The Alberta government allocated $1.7 billion in its 2025-26 budget for addiction and mental health services province-wide. That's a significant number. The harder question — one neither the province nor Recovery Alberta has cleanly answered — is whether these replacement services will be operational and scaled before June 30.
The Safeworks Cut Is Also Part This
It's not just the SCS going dark. The Safeworks Connect outreach team, which operates within 500 metres of the Chumir Centre, also shuts down on June 30. The province had already cut its ability to supply harm reduction materials to community groups back in October 2025, then slashed its operating hours earlier this year. By the time June 30 arrives, the full harm reduction infrastructure around the Chumir will be gone — not just one piece of it.

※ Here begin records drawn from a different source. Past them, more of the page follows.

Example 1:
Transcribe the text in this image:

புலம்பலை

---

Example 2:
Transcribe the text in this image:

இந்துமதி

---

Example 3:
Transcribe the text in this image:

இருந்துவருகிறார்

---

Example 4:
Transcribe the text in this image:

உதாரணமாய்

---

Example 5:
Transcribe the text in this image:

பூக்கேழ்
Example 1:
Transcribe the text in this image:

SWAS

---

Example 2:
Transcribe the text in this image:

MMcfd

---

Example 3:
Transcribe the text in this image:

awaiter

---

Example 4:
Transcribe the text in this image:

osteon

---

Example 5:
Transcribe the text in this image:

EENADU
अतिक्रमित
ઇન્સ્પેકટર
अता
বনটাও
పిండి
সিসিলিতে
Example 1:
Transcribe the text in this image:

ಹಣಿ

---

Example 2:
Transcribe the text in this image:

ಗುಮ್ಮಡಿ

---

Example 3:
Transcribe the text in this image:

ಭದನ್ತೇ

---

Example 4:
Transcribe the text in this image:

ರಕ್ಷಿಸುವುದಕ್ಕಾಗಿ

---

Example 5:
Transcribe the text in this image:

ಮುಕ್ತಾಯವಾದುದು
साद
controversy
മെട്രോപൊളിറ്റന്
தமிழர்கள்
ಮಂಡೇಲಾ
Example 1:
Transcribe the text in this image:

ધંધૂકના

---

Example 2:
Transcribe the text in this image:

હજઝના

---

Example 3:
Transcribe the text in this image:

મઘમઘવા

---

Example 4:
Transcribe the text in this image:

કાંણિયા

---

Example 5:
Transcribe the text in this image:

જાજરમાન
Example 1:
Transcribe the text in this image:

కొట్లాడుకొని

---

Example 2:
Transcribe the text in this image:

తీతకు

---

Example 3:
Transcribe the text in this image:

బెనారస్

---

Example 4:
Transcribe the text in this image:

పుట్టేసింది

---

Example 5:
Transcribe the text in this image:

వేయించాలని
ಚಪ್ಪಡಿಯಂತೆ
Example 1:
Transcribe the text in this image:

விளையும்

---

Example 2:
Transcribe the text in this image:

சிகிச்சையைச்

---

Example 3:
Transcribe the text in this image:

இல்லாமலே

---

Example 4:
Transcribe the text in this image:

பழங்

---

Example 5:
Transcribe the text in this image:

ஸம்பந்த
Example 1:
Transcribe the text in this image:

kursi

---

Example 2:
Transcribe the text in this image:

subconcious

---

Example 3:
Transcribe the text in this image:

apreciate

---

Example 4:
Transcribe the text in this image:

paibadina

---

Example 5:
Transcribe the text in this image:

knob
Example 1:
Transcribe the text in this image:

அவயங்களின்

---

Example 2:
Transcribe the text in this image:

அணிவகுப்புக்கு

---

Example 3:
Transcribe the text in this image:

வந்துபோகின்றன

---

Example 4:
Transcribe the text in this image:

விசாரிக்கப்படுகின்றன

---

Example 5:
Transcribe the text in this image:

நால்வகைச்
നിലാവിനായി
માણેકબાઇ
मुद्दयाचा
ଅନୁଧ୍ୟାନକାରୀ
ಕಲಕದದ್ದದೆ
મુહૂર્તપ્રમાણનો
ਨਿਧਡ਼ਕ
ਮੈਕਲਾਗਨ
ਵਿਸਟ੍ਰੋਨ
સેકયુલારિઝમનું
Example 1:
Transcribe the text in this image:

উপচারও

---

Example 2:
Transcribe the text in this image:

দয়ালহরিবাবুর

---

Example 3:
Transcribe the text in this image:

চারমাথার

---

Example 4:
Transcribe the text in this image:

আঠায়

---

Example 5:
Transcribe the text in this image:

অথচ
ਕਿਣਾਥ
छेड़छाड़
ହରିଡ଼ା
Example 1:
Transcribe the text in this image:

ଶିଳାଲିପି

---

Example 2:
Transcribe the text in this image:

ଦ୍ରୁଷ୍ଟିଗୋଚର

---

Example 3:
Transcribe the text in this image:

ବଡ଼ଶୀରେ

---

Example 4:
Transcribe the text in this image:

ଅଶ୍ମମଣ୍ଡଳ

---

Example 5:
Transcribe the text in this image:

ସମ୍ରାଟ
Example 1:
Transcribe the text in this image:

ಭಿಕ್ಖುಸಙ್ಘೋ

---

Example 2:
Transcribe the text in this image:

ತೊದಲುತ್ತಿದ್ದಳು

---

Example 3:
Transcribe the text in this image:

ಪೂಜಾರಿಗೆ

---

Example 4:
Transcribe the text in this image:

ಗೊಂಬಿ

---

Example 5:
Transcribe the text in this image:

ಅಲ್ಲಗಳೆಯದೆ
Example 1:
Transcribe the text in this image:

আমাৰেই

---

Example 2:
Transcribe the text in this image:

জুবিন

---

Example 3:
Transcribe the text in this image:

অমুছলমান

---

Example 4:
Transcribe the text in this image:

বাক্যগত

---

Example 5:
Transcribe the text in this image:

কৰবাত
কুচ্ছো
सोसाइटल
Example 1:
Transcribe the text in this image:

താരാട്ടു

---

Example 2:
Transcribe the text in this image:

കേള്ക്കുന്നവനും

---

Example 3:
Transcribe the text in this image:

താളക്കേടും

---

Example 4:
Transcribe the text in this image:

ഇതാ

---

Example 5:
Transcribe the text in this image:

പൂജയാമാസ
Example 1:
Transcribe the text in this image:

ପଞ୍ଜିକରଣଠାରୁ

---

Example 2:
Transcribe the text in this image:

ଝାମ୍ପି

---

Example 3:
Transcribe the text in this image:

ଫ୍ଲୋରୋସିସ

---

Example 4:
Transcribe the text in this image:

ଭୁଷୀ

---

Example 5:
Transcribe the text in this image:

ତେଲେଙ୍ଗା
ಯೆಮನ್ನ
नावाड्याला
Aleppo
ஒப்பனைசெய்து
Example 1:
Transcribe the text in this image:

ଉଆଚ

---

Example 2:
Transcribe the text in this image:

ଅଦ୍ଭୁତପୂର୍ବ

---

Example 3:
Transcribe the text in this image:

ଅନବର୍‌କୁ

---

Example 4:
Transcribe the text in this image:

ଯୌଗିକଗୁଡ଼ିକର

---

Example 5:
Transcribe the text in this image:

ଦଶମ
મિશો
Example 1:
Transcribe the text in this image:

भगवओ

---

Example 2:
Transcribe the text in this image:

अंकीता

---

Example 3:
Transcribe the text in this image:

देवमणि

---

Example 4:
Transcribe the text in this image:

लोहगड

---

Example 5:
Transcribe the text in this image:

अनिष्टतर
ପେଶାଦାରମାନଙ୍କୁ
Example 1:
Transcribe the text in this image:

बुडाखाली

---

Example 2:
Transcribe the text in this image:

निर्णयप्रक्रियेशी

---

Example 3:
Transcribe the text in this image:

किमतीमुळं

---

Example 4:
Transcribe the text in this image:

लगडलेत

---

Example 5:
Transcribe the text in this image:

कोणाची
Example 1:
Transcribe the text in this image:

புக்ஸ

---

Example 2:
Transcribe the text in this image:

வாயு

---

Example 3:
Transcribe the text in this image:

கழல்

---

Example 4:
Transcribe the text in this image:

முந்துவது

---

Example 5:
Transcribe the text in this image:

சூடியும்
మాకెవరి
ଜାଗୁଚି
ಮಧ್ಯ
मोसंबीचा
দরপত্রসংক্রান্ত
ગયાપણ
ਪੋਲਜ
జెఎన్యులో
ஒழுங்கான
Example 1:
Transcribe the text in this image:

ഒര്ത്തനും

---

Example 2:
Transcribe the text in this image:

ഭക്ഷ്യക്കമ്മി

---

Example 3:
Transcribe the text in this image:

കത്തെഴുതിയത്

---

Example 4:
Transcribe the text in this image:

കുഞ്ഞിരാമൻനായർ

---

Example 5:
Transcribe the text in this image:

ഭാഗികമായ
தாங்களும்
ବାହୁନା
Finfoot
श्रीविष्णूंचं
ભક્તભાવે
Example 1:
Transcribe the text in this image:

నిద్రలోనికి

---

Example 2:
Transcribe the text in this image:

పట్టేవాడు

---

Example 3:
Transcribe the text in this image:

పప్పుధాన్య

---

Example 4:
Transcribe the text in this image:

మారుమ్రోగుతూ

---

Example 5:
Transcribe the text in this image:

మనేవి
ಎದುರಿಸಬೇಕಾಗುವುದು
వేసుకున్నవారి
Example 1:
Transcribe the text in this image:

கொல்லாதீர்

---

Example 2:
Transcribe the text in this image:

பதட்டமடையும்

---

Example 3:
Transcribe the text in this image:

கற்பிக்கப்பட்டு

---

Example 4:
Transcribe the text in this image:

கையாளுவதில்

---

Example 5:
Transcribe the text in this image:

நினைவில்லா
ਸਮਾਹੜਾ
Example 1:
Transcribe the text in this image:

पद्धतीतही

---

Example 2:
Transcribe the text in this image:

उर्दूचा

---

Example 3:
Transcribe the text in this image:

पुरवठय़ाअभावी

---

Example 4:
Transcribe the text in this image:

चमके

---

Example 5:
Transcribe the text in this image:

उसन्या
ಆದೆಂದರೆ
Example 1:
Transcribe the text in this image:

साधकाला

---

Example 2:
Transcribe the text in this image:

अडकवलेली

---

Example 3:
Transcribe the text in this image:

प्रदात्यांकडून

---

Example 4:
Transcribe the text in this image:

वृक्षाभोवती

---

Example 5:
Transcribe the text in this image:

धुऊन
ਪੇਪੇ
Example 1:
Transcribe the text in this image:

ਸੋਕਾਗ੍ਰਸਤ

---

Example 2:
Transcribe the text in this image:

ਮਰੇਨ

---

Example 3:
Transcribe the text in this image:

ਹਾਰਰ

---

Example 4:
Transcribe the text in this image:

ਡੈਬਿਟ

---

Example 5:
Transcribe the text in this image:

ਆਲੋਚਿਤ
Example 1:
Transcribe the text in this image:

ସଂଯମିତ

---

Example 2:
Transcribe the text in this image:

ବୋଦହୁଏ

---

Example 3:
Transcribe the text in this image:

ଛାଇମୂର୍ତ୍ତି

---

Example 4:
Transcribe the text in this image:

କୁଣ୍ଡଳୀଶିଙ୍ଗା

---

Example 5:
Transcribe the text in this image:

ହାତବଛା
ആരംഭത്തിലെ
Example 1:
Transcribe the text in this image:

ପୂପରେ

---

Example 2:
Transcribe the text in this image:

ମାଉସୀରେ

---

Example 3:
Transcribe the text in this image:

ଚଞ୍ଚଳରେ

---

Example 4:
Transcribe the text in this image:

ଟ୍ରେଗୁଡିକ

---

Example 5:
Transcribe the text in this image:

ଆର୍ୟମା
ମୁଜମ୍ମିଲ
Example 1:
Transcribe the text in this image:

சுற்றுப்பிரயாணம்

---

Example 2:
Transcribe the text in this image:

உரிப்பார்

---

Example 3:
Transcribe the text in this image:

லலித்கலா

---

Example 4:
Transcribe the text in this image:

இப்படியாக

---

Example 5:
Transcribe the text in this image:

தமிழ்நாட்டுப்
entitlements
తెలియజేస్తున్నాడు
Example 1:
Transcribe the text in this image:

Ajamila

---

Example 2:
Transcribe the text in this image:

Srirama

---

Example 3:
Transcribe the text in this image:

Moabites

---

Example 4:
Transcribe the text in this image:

A Legal Challenge, and a Precedent That Didn't Hold
On April 9, 2026, a Calgary resident filed for an injunction to stop both the Calgary and Lethbridge closures, arguing they violate Charter rights. A nearly identical challenge was launched in Red Deer in 2025 after that city's overdose prevention site closed in March — and was dismissed by a Court of King's Bench judge. That precedent doesn't favour the injunction's odds.
The province is also operating under the Compassionate Intervention Act, passed last spring, which allows for forced treatment of individuals deemed a danger to themselves or others due to drug use. That law's existence signals the direction Alberta is moving — and how far from the harm reduction model it intends to travel.
Seventy-five days until the doors close. The replacement services are promised. The question is whether they'll be ready — and for those 467 adverse events that happened last year, whether "ready" and "in time" will mean the same thing.